SharePoint at its very core is an online collaboration tool. It just happens to do document management very well and this has become one of its signature pieces of functionality. However, it offers so much more in terms of being able to let you as the project manager collaborate with and report to your team and your customer. Here’s just a few tidbits that you can utilize SharePoint for that will help make your life easier as project manager.
Custom Lists
One thing SharePoint is really good at is being flexible enough to allow novice tech’s (otherwise knowns as business power users) to create and manage their own sites within the SharePoint infrastructure. A very power, yet simple tool is the ability to create and manage custom lists. As a project manager, your main job is keeping track of a lot of moving parts. Action items, decisions, risks, issues – they all can be incredibly burdensome to manage. Luckily with SharePoint, you have the ability to create custom lists for all of these. SharePoint even has templates for some items (such as an issue tracker) that build a custom list for you with pre-defined fields (priority, category, related issues, etc.) that make it quick and easy for you to create and deploy your lists. Creating them is just the beginning – once you’ve got your lists created, you can share them out with all of the collaborators on your project site (team members, client, sponsors, executives, etc.). You might even want to start using SharePoint during your status meetings – many times when running through issues, I’ve simply pulled SharePoint up on my screen, gone through the list of open issues, added comments, updated status, etc. and then your job is done in terms of marking out any updates. Everything is tracked via versioning (should you enable it) so you can see the historical data associated with each item in your list.
Calendars
Calendars in SharePoint are simply another way that SharePoint stores and presents data to the end user. The default view is a nice looking calendar view that makes it easy for users to add their own items that are date-related. Hmm, project milestones perhaps? Maybe an important on-site meeting. Team vacations or planned absences are simple to add into this calendar that gives the reader a great overview of upcoming activities for your project.
Document Management – Metadata and Views
Now we get to the perceived ‘heart’ of SharePoint – document management. SharePoint does this really, really well and it’s a widely accepted tool for document management. Versioning is probably the most powerful aspect of document management (and it’s saved me on a number of occasions when I had to retrieve a past version of a document). I’ve stressed to my teams and management that we should not be sharing documents via email when doing collaboration because ultimately there will be an incorrect version that becomes the baseline which defeats the entire purpose of collaboration. Storing and retrieving documents on SharePoint is probably nothing new to readers of this article but I like to stress this anytime I can. How you effectively store documents within SharePoint to make for easy retrieval is something that escapes many novice SharePoint users.

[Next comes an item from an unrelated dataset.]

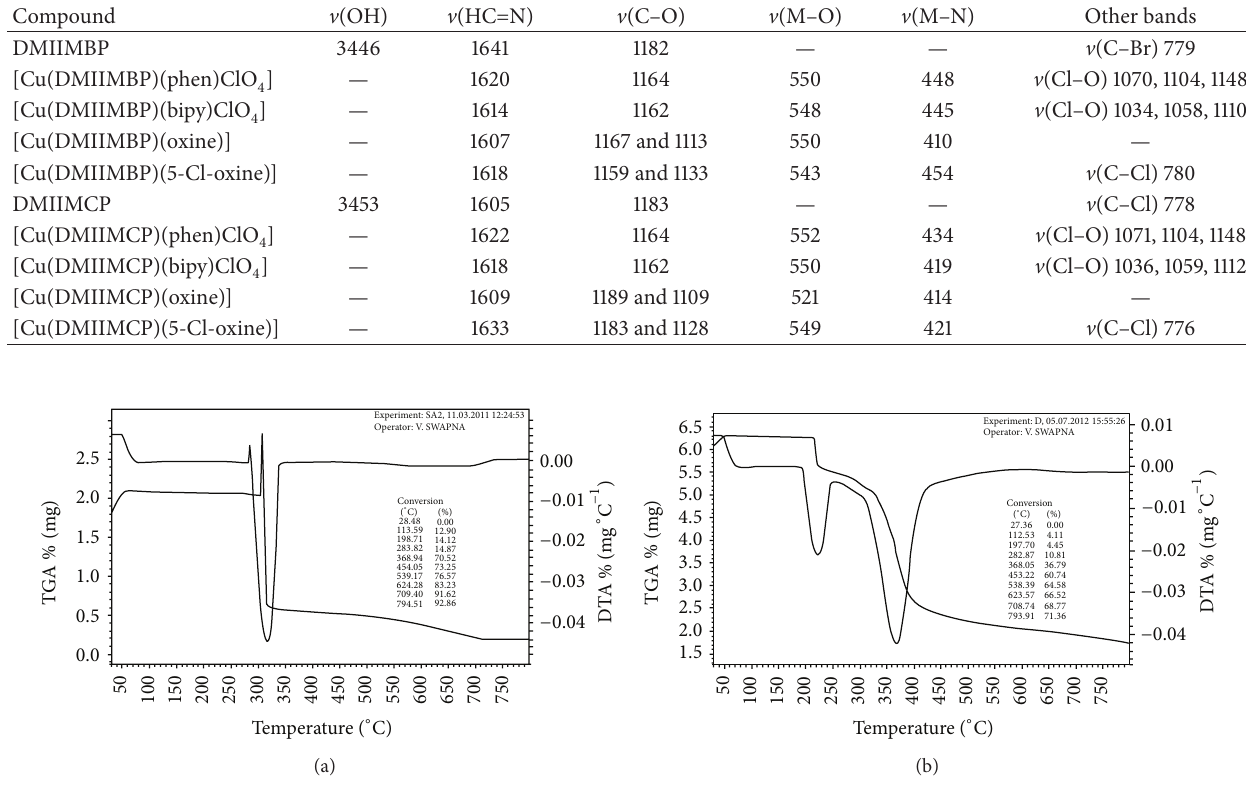
Figure 1: (a) The TGA spectrum of [Cu(DMIIMBP)(phen)ClO 4 ]. (b) The TGA spectrum of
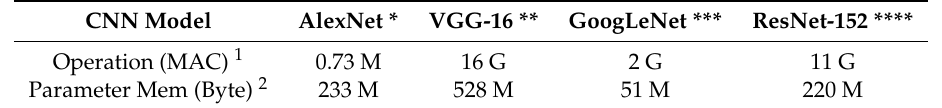
Table 1. Computation and parameter size requirements in a convolutional neural network [19].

The one most important rule that I abide by when building a document library in SharePoint - No folders! Folders defeat the purpose of using SharePoint metadata. By creating custom fields that you can attribute to your documents, you are able to sort, group, filter on whatever criteria you like. Creating folders creates clutter in your document library as users are forced to click in and go back which makes for a very tedious and unpleasant experience.
SharePoint is a very effective online collaboration tool. I hope that some of the tips and tricks I’ve gone through today help you in setting yourself up for success by using SharePoint.